Page text:
········

City of Revelation

Hermetic Library Fellow T Polyphilus reviews City of Revelation: On the Proportion and Symbolic Numbers of the Cosmic Temple by John Michell.

Fortean Platonist John Michell focuses here on a topic that some call “sacred geometry.” He maintains that a single canon of measure and proportion underlies all ancient monumental architecture, unifying it with cosmology, music, and sacred literature. As instances, he discusses the New Jerusalem of the Apocalypse, Stonehenge, Glastonbury, and the Great Pyramid.

Michell does not cite The Canon of William Stirling (1897), which was undoubtedly an enormous influence on the composition of City of Revelation. (The 1974 & 1981 R.I.L.K.O. editions of The Canon feature forewords by Michell.) He is also somewhat cagey about other occultist influences. Not daring to mention Aleister Crowley’s A∴A∴ by name, he refers to “a famous magical order.” (67)

········

Problems to work on:
A) According to the review, which monuments does Michell discuss as instances of a single canon of measure and proportion?
B) Please reproduce the review word for word from "Hermetic Library Fellow" to "the Great Pyramid.".
The material that comes next is from a separate source and has no connection to the review.

Entries supplied:
········

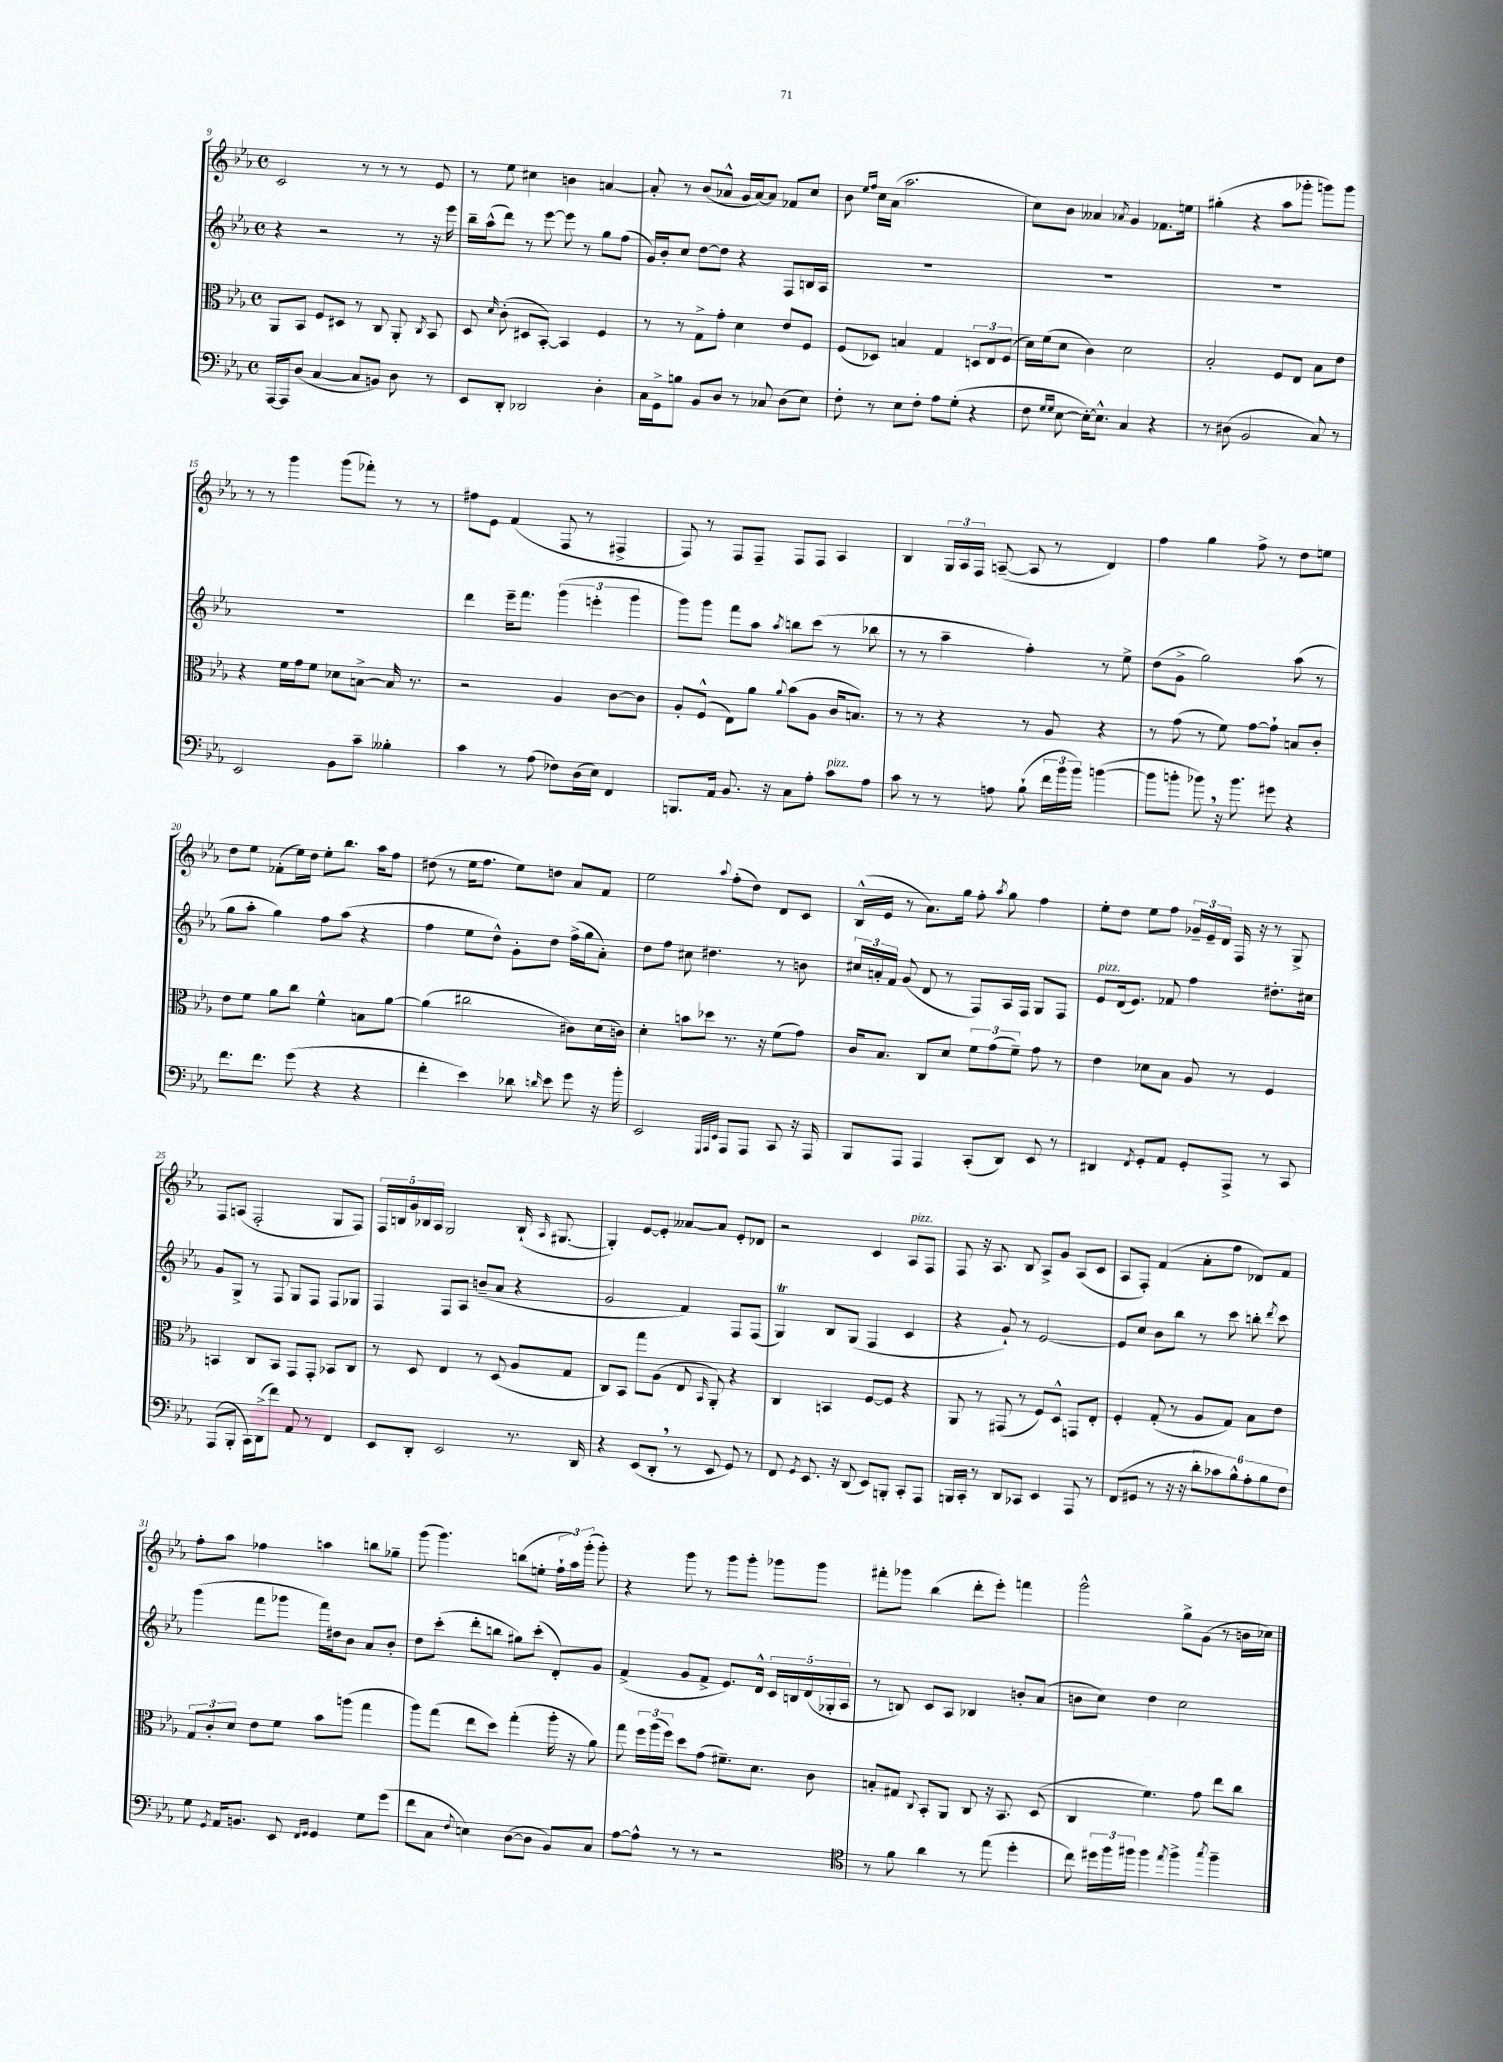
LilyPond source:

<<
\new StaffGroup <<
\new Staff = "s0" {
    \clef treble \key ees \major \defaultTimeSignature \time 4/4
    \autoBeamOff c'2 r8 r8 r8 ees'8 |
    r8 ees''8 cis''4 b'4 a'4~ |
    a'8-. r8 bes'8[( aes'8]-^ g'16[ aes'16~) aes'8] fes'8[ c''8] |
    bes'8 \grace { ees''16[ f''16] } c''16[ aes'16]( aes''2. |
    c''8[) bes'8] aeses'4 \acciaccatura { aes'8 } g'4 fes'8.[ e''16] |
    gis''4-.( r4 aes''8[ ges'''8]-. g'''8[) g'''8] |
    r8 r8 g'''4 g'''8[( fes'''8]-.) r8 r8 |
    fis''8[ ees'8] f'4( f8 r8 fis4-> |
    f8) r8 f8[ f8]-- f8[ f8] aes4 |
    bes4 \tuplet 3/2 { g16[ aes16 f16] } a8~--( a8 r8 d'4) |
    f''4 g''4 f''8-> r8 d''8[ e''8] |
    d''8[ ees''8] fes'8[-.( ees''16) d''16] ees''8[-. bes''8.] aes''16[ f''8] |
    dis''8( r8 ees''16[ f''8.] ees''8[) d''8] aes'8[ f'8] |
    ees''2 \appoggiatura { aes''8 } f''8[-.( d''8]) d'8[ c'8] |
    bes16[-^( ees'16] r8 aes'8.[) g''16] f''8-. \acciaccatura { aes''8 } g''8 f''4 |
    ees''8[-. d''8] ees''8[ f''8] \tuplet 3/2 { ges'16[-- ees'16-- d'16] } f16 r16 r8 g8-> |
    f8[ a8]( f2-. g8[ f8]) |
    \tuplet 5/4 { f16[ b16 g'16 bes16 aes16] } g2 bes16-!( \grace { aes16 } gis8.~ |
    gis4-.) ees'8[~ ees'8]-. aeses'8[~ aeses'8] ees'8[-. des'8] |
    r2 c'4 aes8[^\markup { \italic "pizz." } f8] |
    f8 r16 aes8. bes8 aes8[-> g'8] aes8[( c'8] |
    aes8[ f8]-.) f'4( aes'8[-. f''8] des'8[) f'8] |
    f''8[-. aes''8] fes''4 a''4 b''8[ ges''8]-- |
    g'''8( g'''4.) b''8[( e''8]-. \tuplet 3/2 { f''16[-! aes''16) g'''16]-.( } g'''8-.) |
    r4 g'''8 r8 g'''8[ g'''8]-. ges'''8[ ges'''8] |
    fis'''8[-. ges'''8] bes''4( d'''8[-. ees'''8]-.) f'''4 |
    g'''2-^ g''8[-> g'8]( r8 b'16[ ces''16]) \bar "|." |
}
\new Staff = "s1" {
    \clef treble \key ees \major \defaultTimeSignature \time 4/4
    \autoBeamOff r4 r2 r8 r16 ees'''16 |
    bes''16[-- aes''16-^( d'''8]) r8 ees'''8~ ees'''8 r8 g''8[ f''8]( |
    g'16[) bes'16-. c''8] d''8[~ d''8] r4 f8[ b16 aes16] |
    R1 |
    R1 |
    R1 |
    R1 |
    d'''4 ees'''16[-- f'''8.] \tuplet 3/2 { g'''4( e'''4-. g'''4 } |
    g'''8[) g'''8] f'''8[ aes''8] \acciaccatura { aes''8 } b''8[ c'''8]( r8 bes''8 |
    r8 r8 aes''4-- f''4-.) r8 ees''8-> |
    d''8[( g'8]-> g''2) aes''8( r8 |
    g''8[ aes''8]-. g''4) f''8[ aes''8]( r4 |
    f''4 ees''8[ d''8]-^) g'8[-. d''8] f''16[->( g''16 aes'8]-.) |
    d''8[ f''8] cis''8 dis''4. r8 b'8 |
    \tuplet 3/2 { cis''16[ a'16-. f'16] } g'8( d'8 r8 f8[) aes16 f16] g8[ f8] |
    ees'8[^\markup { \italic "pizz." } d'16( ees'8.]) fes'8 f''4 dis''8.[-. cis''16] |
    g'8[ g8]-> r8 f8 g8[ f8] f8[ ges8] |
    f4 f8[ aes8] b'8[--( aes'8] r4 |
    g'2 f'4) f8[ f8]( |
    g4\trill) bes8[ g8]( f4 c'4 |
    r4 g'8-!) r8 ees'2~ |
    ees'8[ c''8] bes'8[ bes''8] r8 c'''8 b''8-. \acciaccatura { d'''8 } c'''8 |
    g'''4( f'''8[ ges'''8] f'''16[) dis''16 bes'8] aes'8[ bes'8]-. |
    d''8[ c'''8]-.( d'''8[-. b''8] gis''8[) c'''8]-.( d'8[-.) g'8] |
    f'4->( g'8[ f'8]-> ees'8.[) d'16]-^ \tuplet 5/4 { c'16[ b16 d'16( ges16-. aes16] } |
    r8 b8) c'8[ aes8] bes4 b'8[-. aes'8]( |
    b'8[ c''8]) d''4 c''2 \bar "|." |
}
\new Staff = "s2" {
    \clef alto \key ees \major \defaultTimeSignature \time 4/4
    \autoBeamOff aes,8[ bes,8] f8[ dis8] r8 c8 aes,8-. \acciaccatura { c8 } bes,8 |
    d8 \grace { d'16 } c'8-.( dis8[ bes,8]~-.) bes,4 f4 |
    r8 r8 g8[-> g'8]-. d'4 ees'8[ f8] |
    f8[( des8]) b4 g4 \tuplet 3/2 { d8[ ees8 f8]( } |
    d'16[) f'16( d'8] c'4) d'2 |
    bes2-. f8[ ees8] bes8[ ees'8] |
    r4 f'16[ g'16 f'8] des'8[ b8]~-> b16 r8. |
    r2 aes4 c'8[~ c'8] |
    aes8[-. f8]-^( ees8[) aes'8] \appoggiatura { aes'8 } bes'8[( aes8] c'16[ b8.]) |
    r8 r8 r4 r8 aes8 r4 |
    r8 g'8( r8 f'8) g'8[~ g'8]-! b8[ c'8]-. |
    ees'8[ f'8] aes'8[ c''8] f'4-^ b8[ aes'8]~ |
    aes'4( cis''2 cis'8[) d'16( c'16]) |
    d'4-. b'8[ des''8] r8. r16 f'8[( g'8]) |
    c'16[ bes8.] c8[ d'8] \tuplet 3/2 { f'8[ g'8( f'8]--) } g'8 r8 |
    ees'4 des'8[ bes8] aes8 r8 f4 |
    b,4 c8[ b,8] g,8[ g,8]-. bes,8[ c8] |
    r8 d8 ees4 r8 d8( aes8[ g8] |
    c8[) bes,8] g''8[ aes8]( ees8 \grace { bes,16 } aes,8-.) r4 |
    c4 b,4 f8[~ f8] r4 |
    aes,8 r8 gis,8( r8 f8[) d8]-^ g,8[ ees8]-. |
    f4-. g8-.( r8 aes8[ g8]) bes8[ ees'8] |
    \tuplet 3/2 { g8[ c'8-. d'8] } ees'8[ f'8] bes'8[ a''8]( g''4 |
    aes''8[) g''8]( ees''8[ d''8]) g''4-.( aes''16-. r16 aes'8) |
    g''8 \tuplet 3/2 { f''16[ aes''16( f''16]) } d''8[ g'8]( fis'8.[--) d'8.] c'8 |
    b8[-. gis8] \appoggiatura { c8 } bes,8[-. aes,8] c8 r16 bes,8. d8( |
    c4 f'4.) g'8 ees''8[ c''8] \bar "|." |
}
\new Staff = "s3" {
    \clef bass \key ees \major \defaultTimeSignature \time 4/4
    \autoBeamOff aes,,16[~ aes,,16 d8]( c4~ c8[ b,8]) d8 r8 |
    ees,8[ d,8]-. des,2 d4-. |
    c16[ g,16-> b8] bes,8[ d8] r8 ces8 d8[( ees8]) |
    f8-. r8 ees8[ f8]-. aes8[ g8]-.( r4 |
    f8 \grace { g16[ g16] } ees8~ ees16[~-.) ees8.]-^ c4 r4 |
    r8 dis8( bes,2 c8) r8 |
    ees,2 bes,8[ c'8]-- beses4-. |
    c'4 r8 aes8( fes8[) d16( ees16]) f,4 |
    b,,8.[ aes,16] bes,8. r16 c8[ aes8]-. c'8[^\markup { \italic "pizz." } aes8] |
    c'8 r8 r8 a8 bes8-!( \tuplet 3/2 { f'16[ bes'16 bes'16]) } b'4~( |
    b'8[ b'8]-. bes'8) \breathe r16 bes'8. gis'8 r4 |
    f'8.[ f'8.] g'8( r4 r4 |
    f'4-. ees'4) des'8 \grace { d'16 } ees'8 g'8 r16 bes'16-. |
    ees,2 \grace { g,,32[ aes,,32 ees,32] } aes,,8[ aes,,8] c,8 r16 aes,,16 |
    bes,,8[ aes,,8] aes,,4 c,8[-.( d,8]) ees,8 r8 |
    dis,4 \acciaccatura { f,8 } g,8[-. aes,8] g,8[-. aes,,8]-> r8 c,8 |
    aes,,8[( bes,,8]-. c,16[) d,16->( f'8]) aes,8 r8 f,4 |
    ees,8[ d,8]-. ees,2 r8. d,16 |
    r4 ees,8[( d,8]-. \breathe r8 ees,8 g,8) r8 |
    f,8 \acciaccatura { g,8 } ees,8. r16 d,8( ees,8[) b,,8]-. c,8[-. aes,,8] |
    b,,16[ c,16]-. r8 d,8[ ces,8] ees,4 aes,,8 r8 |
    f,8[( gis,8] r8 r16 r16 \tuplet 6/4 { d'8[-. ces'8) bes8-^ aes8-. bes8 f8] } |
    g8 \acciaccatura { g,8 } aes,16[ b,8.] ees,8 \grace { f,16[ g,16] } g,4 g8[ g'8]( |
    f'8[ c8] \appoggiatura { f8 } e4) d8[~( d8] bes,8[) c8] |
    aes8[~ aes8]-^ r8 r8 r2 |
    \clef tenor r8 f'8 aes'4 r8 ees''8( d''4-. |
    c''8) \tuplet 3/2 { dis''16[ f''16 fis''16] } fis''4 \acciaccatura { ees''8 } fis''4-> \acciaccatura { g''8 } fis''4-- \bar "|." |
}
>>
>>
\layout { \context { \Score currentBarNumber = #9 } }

········

Solved tasks:
A) The New Jerusalem of the Apocalypse, Stonehenge, Glastonbury, and the Great Pyramid.

B)
Hermetic Library Fellow T Polyphilus reviews City of Revelation: On the Proportion and Symbolic Numbers of the Cosmic Temple by John Michell.

Fortean Platonist John Michell focuses here on a topic that some call “sacred geometry.” He maintains that a single canon of measure and proportion underlies all ancient monumental architecture, unifying it with cosmology, music, and sacred literature. As instances, he discusses the New Jerusalem of the Apocalypse, Stonehenge, Glastonbury, and the Great Pyramid.